The "CruzbitMiner" software was released 2019-08-17. It is closed source, and initially only available for Windows. A linunx binary (targeted at Ubuntu) was released on 2019-08-21. The author claims rates of 1.24GH/s on one 1080Ti. It supports both pool and solo (via peer) mining. There is a 2% dev fee.

Precompiled binaries are available on Github.

Usage example:

CruzbitMiner.exe -u WALLETADDRESS -o wss://cruz.arbeit.bergbau.pw

Load may be specified per-card with the -l option and a (ordered) comma separated list of values:

CruzbitMiner.exe -u WALLETADDRESS -o wss://cruz.arbeit.bergbau.pw -l 28000,24000,22000,20000
Mining Pools

Mining pools reduce the variance of solo mining by combining computing power from multiple workers, and distributing rewards among a larger collection of users.

Pool Description
CRUZ Bergbau

CRUZ Bergbau (German, "CRUZ Mining") is the second pool to be released publicly. At launch it advertised no pool fee for the first 100 blocks found. Unlike Cruzpool, it has a minimum payout threshold of 10 cruz.
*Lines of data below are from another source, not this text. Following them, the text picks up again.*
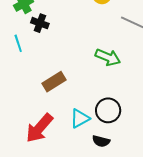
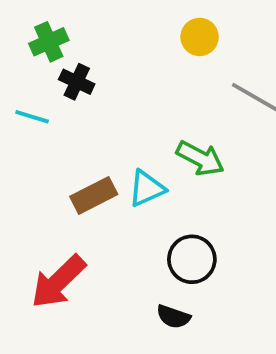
cyan line: (18, 43) -> (32, 117), turned -60
cyan triangle: (80, 118) -> (147, 188), moved

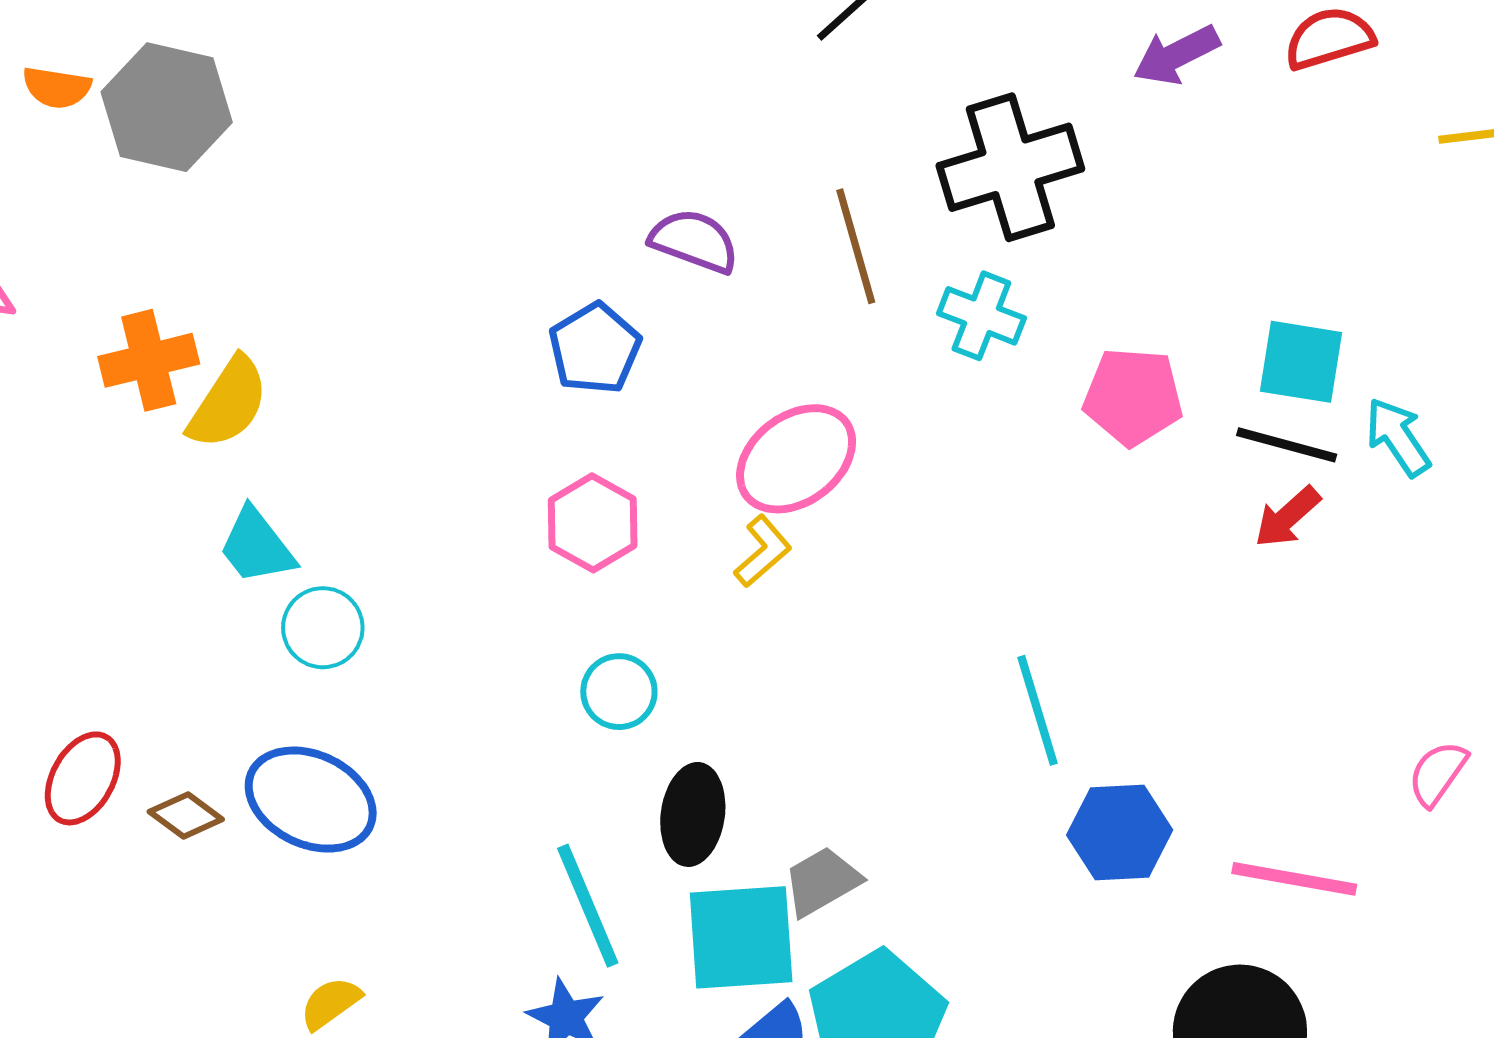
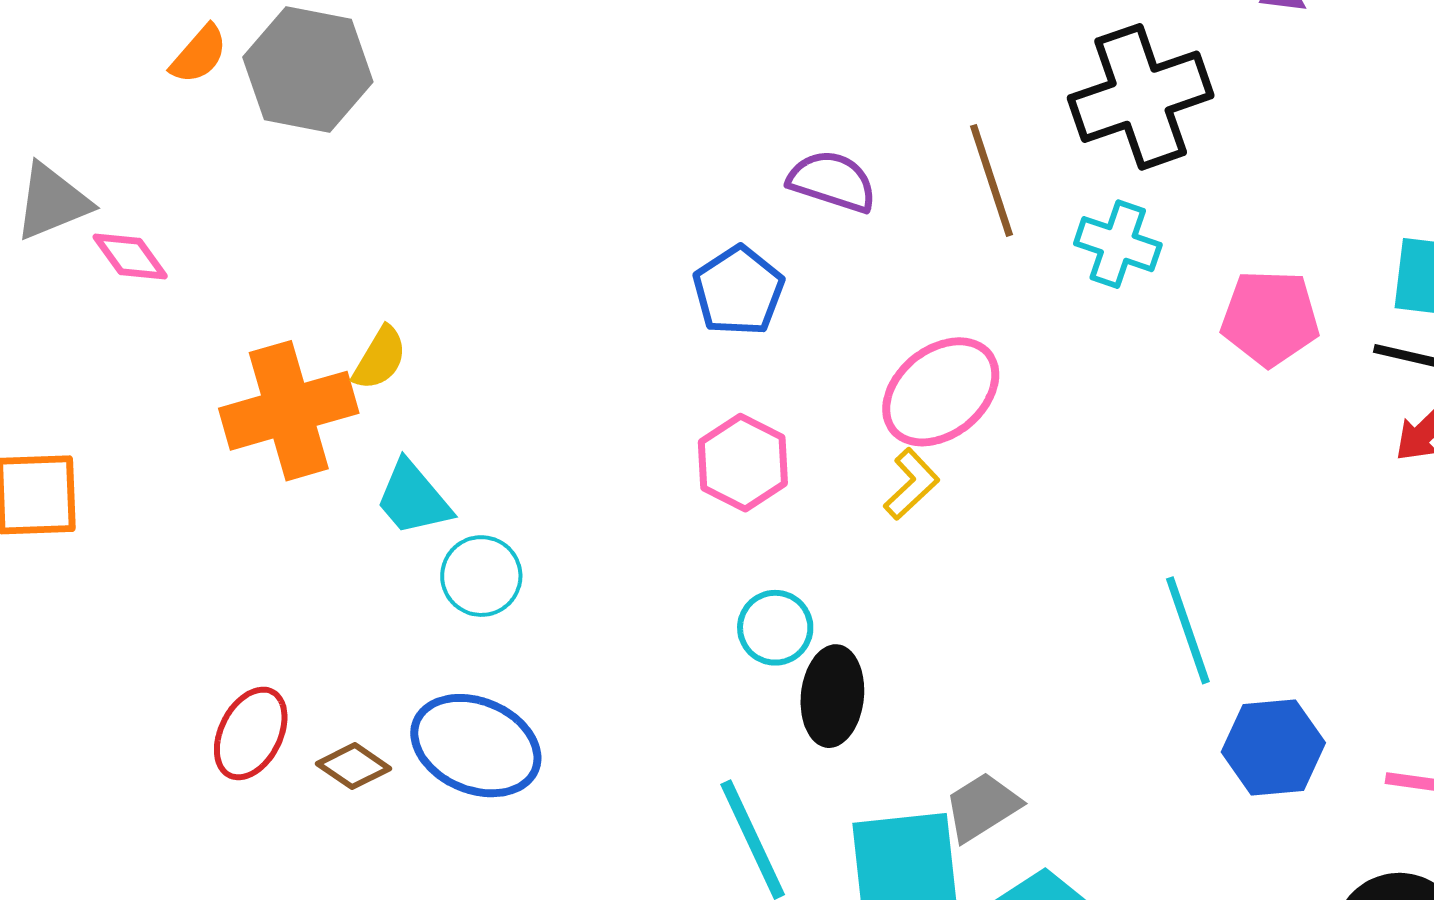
orange semicircle: (57, 87) -> (199, 54), turned -56
orange cross: (149, 360) -> (289, 411), moved, size x1.4
yellow semicircle: (228, 403) -> (380, 358), size x0.7
black ellipse: (693, 814) -> (832, 696), moved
CRUZ Bergbau can be connected to using the following URI schemes:

  • wss://cruz.arbeit.bergbau.pw
  • wss://cruz.bergbau.pw/arbeit:8811

Cruzpool

Cruzpool was cruzbit's first public pool, and has since ceased operating. Cruzpool had a 5% fee (TX fees paid by pool), used a proportional weighting for shares, and distributed payouts for shares to each block after the block had "matured" to 100 confirmations. There is a "Cruzpool Private" pool, which is presumed to be used solely by Cruzpool's operator and associates.

Note that Cruzpool was given the use of a subdomain under this website's primary domain name, however there is no further relationship between the two. This website and Cruzpool are under separate control.